The Lightning owner still might get back into the game, but we’ll see. Hopefully, it will all work out (and be improved properly) because the old owner has no apparent interest in doing anything with the complex.
Frankly, the most telling thing to us is how Tampa, like a provincial backwater, is getting screwed while a large company goes on its merry way in other places. We feel we have seen this play before.
Coming Out Watch
This week we celebrate the return of Coming Out Watch. Thankfully, this segment has not had anything to report for a while. Unfortunately, it is back.
This installment’s comments come from the head of Tampa Bay & Company, the Hillsborough County convention and tourism agency.
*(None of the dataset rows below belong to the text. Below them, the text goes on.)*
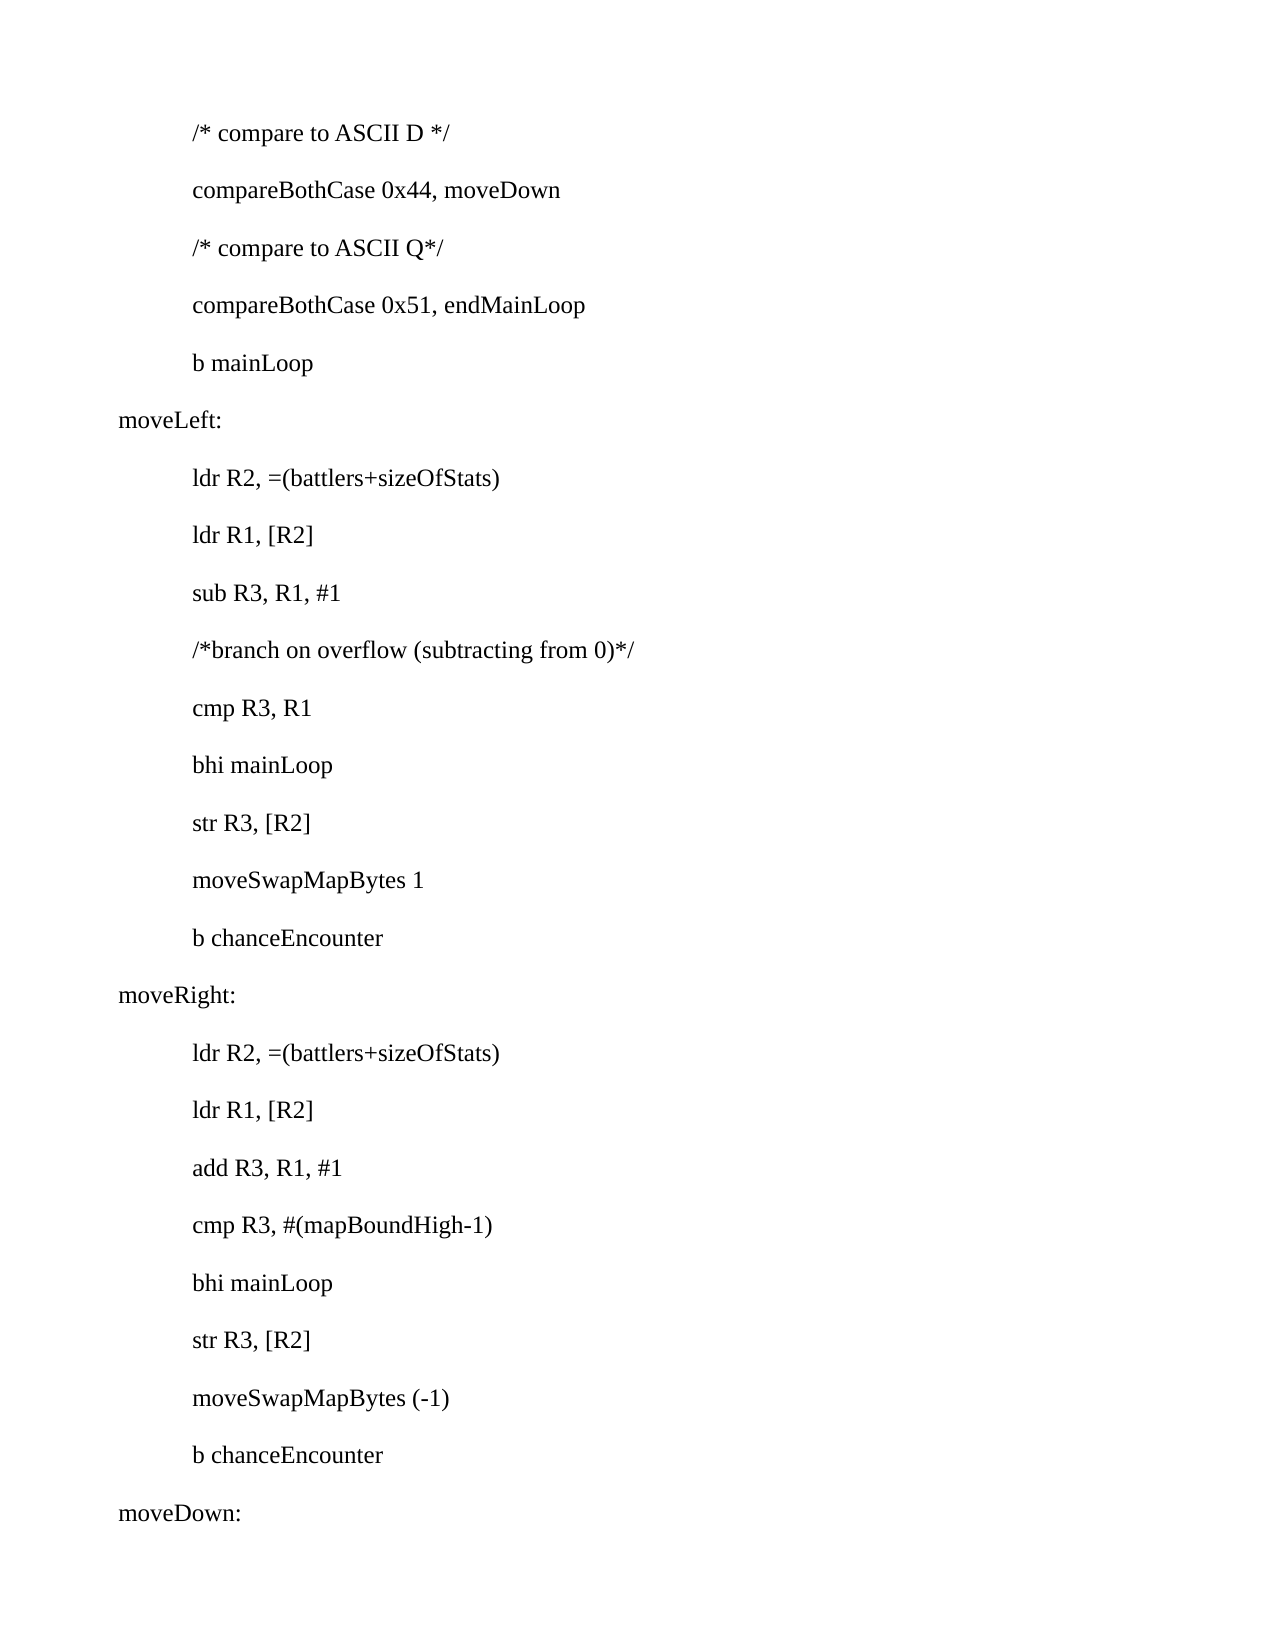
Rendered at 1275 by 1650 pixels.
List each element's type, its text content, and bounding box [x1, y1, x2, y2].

text str R3, [R2] [118, 808, 1157, 837]
text moveDown: [118, 1498, 1157, 1527]
text b mainLoop [118, 348, 1157, 377]
text moveSwapMapBytes 1 [118, 866, 1157, 894]
text /*branch on overflow (subtracting from 0)*/ [118, 636, 1157, 664]
text compareBothCase 0x51, endMainLoop [118, 291, 1157, 319]
text add R3, R1, #1 [118, 1153, 1157, 1182]
text /* compare to ASCII Q*/ [118, 233, 1157, 262]
text ldr R1, [R2] [118, 1096, 1157, 1124]
text /* compare to ASCII D */ [118, 118, 1157, 147]
text compareBothCase 0x44, moveDown [118, 176, 1157, 204]
text moveSwapMapBytes (-1) [118, 1383, 1157, 1412]
text b chanceEncounter [118, 1441, 1157, 1469]
text cmp R3, #(mapBoundHigh-1) [118, 1211, 1157, 1239]
text cmp R3, R1 [118, 693, 1157, 722]
text b chanceEncounter [118, 923, 1157, 952]
text moveLeft: [118, 406, 1157, 434]
text sub R3, R1, #1 [118, 578, 1157, 607]
text bhi mainLoop [118, 751, 1157, 779]
text ldr R1, [R2] [118, 521, 1157, 549]
text bhi mainLoop [118, 1268, 1157, 1297]
text ldr R2, =(battlers+sizeOfStats) [118, 1038, 1157, 1067]
text str R3, [R2] [118, 1326, 1157, 1354]
text ldr R2, =(battlers+sizeOfStats) [118, 463, 1157, 492]
text moveRight: [118, 981, 1157, 1009]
No longer will the word “Florida” have to be added when others around the country talk about Tampa or Tampa Bay anymore, Tampa Bay & Co. president and CEO Kelly Miller told the gathering of nearly 600.
Given that he is in marketing, we thought he would know this, but the Tampa-St. Pete metro area has been in the Top 20 metro areas in the US since 1990 (if you do not count San Juan, PR).
It would be nice if Tampa did not have to be followed by Florida (and really, it doesn’t but it usually is), but that should have already been the case and with some publications it already was. So, for real national and international weight, we did the major wire service test: see here and here. No change. If you really want to drop the state as an indication that you have arrived, you have to do more than host a convention. (see Charlotte and St. Paul versus Denver here and here Note: Denver metro is smaller than Tampa-St. Pete metro.)
On the other hand, the RNC helped hotels:
Occupancy rates in Hillsborough peaked on Tuesday of RNC week at a high of nearly 92 percent of rooms filled, up 60 percent from a year ago. Room revenues that Sunday were up a stunning 526 percent from a year ago in what is typically a slow seasonal month.
Exactly – never again. Good for them, but how is that real economic development?
List of the Week
Last week we discussed a list of housing affordability. This week we feature the Center for Housing Policy and Center for Neighborhood Technology list of least affordable cities for the middle class in the US.
The report was meant to highlight the growing squeeze on middle income families, as combination of rising housing and transportation costs and stagnant incomes are eating up more and more of the household budget.
Miami is the winner (loser?). Tampa comes in third.
Interestingly, we are the largest metro without rail (other than Detroit – which was number 2) and our transportation costs are the highest.
Good thing we have HART, such fine urban planning, and developer/tourist-centric economic development.